Items from a data source
Segment Open
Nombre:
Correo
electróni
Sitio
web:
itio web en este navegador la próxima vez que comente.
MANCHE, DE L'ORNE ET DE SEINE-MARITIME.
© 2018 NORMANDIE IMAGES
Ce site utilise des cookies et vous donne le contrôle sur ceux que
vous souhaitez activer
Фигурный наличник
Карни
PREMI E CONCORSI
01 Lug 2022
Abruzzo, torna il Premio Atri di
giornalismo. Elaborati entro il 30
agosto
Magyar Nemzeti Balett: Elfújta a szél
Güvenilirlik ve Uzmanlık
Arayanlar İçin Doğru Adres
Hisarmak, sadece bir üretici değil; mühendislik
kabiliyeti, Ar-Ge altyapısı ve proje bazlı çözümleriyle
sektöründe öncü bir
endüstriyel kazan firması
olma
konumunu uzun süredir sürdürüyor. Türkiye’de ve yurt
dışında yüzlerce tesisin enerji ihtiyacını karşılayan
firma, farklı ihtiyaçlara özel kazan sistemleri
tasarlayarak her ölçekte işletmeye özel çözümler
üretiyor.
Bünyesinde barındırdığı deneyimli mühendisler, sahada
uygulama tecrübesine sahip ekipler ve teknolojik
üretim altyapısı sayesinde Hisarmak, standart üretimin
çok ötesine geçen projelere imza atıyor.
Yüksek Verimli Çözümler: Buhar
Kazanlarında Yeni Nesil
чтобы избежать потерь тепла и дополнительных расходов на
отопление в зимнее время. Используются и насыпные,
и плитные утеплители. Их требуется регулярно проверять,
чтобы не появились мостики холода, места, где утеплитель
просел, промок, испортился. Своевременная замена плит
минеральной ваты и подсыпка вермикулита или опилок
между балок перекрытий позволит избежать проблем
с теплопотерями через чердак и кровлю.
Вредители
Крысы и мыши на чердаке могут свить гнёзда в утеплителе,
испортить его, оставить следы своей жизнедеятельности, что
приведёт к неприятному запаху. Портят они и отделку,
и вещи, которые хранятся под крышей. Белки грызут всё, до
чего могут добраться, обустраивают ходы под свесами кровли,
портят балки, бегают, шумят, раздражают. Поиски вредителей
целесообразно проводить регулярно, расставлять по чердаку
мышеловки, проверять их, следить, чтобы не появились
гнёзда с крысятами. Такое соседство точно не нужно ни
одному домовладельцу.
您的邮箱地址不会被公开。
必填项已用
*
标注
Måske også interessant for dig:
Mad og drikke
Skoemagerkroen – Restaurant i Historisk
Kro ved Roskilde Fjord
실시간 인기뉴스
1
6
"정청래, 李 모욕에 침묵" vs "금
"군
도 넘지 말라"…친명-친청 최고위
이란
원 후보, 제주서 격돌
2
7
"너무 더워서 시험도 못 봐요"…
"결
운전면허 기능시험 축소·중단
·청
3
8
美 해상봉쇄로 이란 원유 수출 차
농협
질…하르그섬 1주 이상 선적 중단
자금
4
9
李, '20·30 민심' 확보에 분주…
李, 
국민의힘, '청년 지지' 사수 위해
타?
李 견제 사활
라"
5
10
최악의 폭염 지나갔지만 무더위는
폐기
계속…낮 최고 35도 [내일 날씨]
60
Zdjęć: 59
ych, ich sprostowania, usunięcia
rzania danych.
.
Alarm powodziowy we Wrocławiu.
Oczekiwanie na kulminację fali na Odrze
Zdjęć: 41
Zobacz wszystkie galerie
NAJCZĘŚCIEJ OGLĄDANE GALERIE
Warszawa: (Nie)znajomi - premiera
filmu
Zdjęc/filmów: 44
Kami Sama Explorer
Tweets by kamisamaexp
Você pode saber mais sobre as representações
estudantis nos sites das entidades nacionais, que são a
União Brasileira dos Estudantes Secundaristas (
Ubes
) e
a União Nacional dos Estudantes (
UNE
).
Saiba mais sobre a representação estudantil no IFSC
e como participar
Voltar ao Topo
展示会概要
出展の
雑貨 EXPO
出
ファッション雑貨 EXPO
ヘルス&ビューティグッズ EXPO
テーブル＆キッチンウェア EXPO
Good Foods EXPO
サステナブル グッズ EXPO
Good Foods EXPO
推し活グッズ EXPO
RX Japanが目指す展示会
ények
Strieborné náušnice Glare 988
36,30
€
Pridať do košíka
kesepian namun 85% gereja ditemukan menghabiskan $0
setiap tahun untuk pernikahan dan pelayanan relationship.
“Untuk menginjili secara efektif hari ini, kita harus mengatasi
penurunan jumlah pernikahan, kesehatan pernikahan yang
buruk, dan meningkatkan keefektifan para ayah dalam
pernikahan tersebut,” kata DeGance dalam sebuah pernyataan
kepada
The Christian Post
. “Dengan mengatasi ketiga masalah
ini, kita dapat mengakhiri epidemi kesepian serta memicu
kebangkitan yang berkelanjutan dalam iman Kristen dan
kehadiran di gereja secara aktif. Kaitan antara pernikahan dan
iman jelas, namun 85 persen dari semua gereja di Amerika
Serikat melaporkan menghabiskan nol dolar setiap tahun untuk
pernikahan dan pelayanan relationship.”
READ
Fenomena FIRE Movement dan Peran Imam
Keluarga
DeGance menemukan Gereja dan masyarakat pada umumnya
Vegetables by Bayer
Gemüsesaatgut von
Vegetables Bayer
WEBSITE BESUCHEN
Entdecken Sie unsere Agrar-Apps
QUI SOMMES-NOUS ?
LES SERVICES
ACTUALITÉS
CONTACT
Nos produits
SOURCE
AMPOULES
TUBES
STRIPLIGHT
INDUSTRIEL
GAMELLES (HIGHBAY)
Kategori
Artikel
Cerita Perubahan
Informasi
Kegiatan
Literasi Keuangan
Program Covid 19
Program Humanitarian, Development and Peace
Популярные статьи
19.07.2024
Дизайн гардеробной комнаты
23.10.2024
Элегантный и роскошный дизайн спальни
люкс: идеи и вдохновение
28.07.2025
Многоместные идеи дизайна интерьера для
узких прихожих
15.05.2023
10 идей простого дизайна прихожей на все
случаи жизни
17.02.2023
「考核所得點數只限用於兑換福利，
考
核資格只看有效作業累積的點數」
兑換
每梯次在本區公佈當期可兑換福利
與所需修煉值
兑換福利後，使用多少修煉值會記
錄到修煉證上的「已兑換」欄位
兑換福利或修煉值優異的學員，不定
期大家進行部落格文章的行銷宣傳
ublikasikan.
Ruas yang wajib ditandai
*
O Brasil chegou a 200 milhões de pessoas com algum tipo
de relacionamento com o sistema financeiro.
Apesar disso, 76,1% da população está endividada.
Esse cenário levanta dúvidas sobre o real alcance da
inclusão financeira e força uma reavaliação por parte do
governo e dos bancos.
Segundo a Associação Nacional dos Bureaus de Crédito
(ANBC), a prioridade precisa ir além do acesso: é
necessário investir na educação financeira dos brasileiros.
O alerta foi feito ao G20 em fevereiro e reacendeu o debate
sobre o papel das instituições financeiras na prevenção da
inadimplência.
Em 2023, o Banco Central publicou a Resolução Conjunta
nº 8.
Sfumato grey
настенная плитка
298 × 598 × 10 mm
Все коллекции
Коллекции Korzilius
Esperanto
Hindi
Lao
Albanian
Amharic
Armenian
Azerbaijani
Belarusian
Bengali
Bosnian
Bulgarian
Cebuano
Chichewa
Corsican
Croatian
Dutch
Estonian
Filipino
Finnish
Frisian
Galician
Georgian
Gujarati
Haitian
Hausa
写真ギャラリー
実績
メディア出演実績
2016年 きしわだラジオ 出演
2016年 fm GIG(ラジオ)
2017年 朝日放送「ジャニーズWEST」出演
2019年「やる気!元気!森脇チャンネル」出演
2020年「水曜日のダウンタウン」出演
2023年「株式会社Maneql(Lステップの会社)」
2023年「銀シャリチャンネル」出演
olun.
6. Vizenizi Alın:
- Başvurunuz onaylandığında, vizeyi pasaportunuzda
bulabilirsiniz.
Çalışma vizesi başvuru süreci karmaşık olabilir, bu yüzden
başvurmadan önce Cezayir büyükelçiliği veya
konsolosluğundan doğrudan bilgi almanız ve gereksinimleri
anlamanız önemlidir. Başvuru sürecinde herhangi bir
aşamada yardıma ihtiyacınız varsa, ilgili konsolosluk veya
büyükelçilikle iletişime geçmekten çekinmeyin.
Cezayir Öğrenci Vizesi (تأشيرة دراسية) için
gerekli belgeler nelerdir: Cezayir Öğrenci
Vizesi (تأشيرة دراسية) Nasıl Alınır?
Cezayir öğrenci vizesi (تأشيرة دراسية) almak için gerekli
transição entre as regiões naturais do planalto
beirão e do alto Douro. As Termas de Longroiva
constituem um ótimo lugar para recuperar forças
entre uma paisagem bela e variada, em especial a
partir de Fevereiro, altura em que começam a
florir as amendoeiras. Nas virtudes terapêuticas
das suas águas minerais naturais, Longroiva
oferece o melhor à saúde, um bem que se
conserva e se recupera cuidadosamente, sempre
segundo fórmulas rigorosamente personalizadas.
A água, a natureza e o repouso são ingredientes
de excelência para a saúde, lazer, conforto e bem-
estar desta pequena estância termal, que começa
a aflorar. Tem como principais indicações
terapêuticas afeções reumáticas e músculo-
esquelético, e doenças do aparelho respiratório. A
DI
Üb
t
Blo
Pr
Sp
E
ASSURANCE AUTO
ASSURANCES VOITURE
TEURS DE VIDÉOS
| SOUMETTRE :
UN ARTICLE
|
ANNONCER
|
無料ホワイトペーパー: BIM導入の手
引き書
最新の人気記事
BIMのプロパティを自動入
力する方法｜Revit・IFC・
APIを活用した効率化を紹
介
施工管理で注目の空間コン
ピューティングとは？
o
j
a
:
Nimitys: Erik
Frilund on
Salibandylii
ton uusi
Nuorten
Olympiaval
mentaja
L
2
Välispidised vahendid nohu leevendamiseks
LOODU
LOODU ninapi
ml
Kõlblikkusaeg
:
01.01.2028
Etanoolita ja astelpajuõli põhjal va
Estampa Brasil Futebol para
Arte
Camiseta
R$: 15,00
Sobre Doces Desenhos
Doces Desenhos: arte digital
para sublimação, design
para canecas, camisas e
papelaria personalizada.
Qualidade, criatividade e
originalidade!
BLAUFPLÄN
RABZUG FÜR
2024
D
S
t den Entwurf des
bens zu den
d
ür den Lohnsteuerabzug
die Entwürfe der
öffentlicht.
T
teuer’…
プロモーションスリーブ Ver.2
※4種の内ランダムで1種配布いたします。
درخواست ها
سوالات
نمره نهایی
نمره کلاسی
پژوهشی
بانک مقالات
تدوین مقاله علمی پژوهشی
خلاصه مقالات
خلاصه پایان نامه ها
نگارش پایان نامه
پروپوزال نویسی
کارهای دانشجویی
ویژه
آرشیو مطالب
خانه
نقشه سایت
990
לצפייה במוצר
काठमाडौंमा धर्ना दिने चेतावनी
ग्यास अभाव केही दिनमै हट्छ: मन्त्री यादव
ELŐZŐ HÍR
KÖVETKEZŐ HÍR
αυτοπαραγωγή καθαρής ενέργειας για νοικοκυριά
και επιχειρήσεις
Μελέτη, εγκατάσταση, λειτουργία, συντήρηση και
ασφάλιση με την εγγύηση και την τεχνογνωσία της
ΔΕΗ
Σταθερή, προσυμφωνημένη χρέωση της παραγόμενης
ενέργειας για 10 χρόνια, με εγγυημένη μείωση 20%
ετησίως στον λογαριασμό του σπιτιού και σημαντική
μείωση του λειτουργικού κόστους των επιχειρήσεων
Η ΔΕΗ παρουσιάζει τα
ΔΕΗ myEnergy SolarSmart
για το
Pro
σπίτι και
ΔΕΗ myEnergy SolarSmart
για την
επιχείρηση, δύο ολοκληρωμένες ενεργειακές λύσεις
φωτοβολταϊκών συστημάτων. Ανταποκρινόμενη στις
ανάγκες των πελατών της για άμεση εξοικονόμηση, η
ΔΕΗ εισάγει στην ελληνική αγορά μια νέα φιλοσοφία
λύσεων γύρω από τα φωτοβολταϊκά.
Segment Closed
● EXERCISE AIM: Copy out the data above word for word, from its very first line down through the line that contains "çok ötesine geçen projelere imza atıyor.".

● WRITTEN REPLY:
Nombre:
Correo
electróni
Sitio
web:
itio web en este navegador la próxima vez que comente.
MANCHE, DE L'ORNE ET DE SEINE-MARITIME.
© 2018 NORMANDIE IMAGES
Ce site utilise des cookies et vous donne le contrôle sur ceux que
vous souhaitez activer
Фигурный наличник
Карни
PREMI E CONCORSI
01 Lug 2022
Abruzzo, torna il Premio Atri di
giornalismo. Elaborati entro il 30
agosto
Magyar Nemzeti Balett: Elfújta a szél
Güvenilirlik ve Uzmanlık
Arayanlar İçin Doğru Adres
Hisarmak, sadece bir üretici değil; mühendislik
kabiliyeti, Ar-Ge altyapısı ve proje bazlı çözümleriyle
sektöründe öncü bir
endüstriyel kazan firması
olma
konumunu uzun süredir sürdürüyor. Türkiye’de ve yurt
dışında yüzlerce tesisin enerji ihtiyacını karşılayan
firma, farklı ihtiyaçlara özel kazan sistemleri
tasarlayarak her ölçekte işletmeye özel çözümler
üretiyor.
Bünyesinde barındırdığı deneyimli mühendisler, sahada
uygulama tecrübesine sahip ekipler ve teknolojik
üretim altyapısı sayesinde Hisarmak, standart üretimin
çok ötesine geçen projelere imza atıyor.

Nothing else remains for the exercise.